Task requirements.
Rewrite every line of the rows below, changing "Donauwörth" to "Augsburg" wherever it occurs and keeping everything else the same.

Page-level text extractions
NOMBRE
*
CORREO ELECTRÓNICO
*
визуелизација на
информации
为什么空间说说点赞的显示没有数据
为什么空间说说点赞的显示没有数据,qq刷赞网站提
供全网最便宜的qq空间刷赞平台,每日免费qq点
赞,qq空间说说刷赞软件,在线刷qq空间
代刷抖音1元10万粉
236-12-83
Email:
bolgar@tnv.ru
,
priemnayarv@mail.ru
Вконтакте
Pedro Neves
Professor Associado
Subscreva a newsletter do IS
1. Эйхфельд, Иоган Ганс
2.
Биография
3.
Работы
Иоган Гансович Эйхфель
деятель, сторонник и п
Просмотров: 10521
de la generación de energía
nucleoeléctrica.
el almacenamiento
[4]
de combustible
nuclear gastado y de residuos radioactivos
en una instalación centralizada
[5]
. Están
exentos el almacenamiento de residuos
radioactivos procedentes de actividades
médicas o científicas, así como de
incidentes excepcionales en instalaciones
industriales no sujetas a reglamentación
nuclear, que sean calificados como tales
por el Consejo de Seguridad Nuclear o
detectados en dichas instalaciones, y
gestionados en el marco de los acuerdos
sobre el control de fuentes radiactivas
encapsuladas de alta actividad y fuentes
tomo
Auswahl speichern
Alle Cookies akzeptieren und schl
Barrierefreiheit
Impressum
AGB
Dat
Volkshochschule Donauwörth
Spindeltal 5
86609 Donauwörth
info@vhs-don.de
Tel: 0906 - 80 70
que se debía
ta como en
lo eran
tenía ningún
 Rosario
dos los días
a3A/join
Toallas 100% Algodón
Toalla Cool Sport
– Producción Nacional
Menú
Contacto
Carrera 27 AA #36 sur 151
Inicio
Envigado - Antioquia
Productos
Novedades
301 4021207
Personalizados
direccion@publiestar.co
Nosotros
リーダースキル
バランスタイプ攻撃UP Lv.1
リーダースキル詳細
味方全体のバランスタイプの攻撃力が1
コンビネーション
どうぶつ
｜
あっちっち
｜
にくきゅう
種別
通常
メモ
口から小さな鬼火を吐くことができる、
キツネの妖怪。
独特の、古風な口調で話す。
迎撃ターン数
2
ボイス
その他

Answer for this exercise.
NOMBRE
*
CORREO ELECTRÓNICO
*
визуелизација на
информации
为什么空间说说点赞的显示没有数据
为什么空间说说点赞的显示没有数据,qq刷赞网站提
供全网最便宜的qq空间刷赞平台,每日免费qq点
赞,qq空间说说刷赞软件,在线刷qq空间
代刷抖音1元10万粉
236-12-83
Email:
bolgar@tnv.ru
,
priemnayarv@mail.ru
Вконтакте
Pedro Neves
Professor Associado
Subscreva a newsletter do IS
1. Эйхфельд, Иоган Ганс
2.
Биография
3.
Работы
Иоган Гансович Эйхфель
деятель, сторонник и п
Просмотров: 10521
de la generación de energía
nucleoeléctrica.
el almacenamiento
[4]
de combustible
nuclear gastado y de residuos radioactivos
en una instalación centralizada
[5]
. Están
exentos el almacenamiento de residuos
radioactivos procedentes de actividades
médicas o científicas, así como de
incidentes excepcionales en instalaciones
industriales no sujetas a reglamentación
nuclear, que sean calificados como tales
por el Consejo de Seguridad Nuclear o
detectados en dichas instalaciones, y
gestionados en el marco de los acuerdos
sobre el control de fuentes radiactivas
encapsuladas de alta actividad y fuentes
tomo
Auswahl speichern
Alle Cookies akzeptieren und schl
Barrierefreiheit
Impressum
AGB
Dat
Volkshochschule Augsburg
Spindeltal 5
86609 Augsburg
info@vhs-don.de
Tel: 0906 - 80 70
que se debía
ta como en
lo eran
tenía ningún
 Rosario
dos los días
a3A/join
Toallas 100% Algodón
Toalla Cool Sport
– Producción Nacional
Menú
Contacto
Carrera 27 AA #36 sur 151
Inicio
Envigado - Antioquia
Productos
Novedades
301 4021207
Personalizados
direccion@publiestar.co
Nosotros
リーダースキル
バランスタイプ攻撃UP Lv.1
リーダースキル詳細
味方全体のバランスタイプの攻撃力が1
コンビネーション
どうぶつ
｜
あっちっち
｜
にくきゅう
種別
通常
メモ
口から小さな鬼火を吐くことができる、
キツネの妖怪。
独特の、古風な口調で話す。
迎撃ターン数
2
ボイス
その他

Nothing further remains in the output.